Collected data
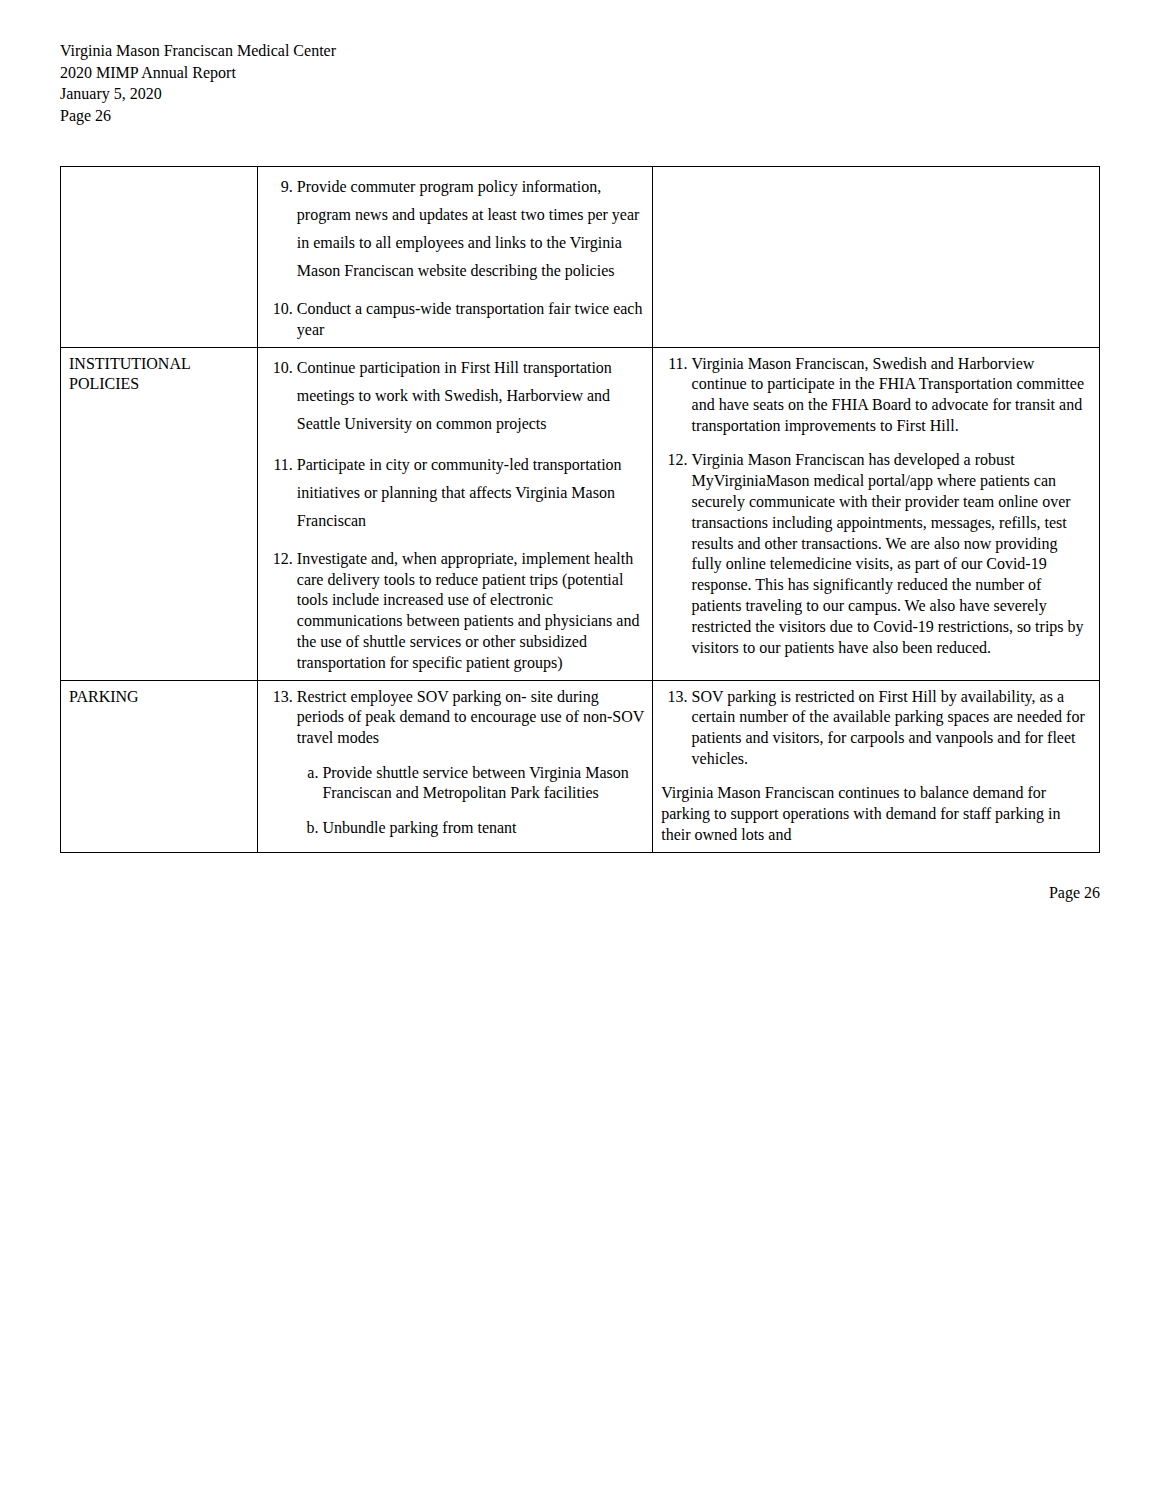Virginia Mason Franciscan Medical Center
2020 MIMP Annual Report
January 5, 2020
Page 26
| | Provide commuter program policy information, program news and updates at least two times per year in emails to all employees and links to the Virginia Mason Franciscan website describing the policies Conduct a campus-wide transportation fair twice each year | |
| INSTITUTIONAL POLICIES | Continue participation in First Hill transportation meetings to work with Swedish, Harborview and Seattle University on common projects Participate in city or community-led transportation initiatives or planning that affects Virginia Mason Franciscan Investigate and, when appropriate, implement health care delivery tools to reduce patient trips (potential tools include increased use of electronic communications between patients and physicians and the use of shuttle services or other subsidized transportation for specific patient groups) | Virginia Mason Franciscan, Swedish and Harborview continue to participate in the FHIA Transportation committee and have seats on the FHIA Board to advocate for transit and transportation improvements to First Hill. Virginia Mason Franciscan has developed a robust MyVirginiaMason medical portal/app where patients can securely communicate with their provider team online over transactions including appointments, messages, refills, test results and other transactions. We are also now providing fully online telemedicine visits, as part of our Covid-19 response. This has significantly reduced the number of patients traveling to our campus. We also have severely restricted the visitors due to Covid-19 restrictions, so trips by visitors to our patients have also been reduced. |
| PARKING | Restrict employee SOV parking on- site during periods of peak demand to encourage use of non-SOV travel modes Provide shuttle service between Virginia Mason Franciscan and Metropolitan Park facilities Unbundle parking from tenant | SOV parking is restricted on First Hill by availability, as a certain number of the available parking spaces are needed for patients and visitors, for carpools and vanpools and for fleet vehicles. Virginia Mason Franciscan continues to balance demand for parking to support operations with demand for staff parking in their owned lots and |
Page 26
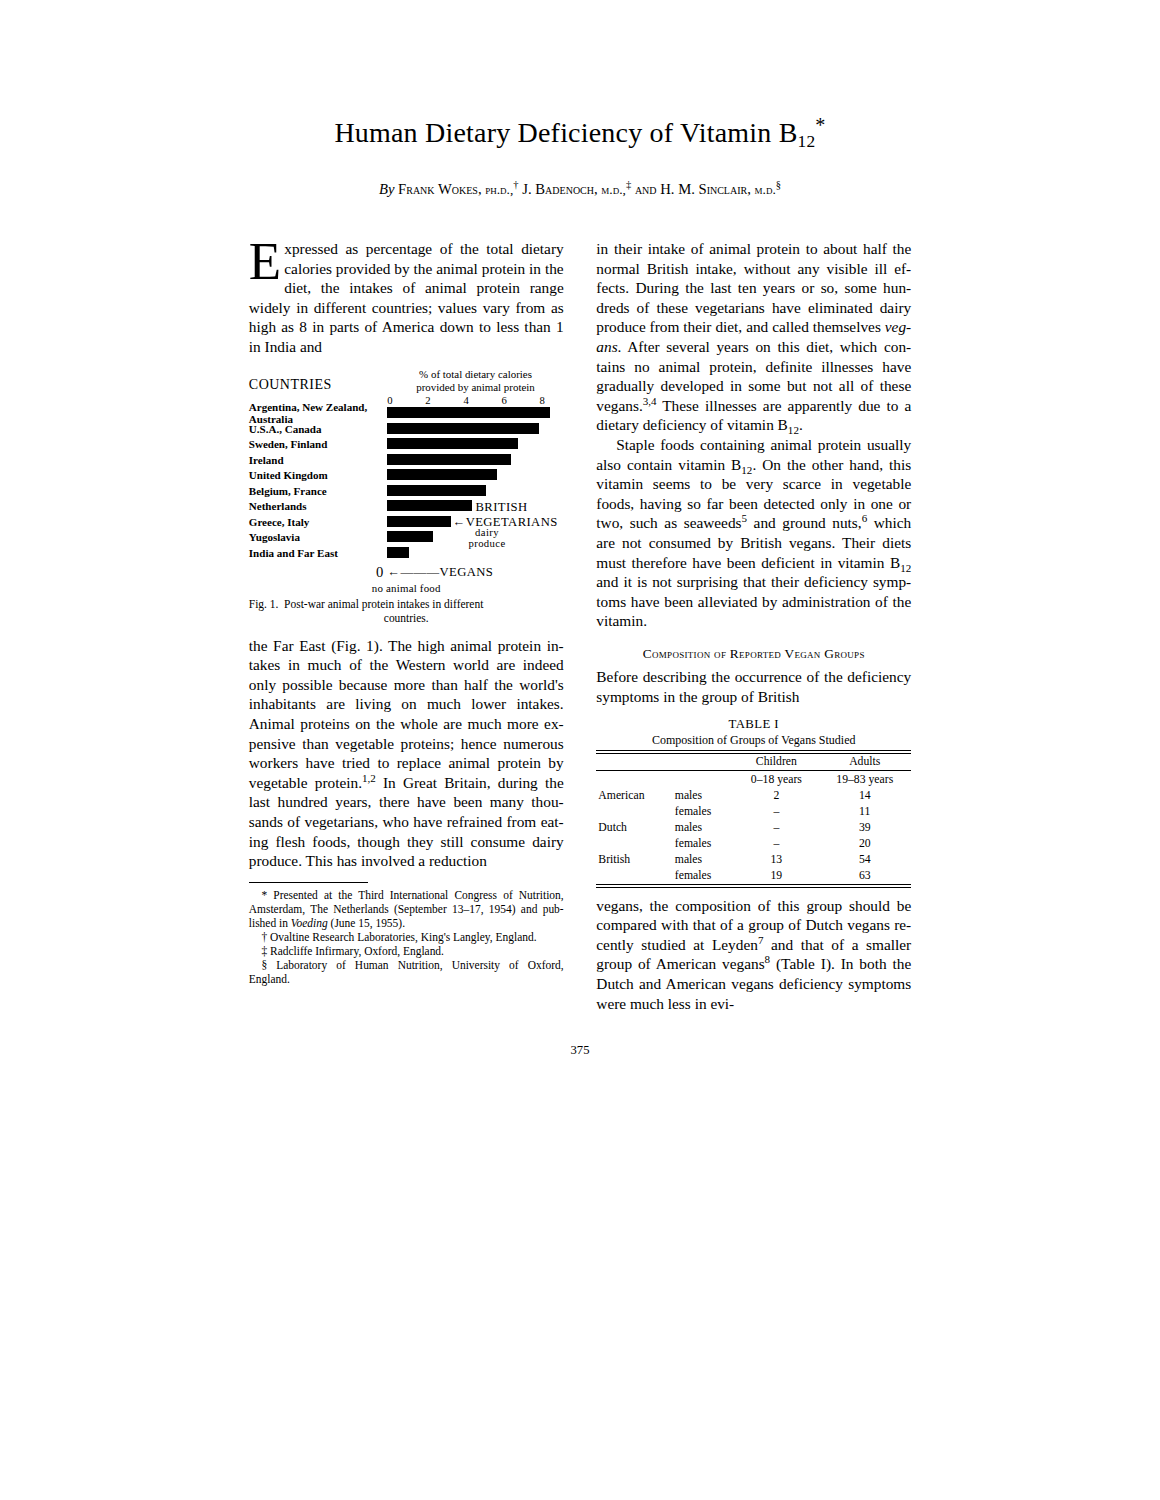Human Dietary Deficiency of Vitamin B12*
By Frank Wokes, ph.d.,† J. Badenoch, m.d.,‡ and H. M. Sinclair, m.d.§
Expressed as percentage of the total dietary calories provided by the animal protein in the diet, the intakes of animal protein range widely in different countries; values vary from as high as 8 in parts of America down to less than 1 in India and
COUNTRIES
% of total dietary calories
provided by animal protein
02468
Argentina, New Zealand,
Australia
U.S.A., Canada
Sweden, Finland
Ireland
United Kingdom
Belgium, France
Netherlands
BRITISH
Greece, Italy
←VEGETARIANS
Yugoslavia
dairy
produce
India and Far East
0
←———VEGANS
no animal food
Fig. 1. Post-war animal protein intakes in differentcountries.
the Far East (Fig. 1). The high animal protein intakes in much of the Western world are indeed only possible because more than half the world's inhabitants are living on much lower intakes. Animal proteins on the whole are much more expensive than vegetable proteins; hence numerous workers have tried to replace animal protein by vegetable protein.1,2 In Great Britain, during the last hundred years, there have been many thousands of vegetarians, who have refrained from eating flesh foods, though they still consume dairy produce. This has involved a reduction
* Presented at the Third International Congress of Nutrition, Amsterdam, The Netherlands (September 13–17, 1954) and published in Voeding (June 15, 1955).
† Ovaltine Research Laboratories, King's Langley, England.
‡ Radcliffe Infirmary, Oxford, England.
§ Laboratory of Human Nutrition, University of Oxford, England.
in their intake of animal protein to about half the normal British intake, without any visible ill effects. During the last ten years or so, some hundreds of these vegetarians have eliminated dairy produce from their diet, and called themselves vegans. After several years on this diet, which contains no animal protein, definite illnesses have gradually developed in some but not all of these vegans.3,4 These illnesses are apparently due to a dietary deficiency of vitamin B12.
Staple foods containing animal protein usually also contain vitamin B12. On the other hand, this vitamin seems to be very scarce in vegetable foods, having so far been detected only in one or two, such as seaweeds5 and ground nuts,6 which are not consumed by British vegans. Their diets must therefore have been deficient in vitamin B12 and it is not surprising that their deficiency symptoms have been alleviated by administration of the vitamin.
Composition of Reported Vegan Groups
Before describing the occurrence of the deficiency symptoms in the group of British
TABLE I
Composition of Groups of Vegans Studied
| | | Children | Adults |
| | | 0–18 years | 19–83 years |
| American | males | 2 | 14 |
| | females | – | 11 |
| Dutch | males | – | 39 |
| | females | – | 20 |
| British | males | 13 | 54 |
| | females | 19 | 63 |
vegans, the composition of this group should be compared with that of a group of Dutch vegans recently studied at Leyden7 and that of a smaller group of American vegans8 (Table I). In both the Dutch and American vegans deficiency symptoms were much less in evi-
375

- Task to carry out: Restate the line containing "Composition of Groups of Vegans Studied" and every remaining line of the records word for word. Add nothing.

- Result for this exercise:
Composition of Groups of Vegans Studied
| | | Children | Adults |
| | | 0–18 years | 19–83 years |
| American | males | 2 | 14 |
| | females | – | 11 |
| Dutch | males | – | 39 |
| | females | – | 20 |
| British | males | 13 | 54 |
| | females | 19 | 63 |
vegans, the composition of this group should be compared with that of a group of Dutch vegans recently studied at Leyden7 and that of a smaller group of American vegans8 (Table I). In both the Dutch and American vegans deficiency symptoms were much less in evi-
375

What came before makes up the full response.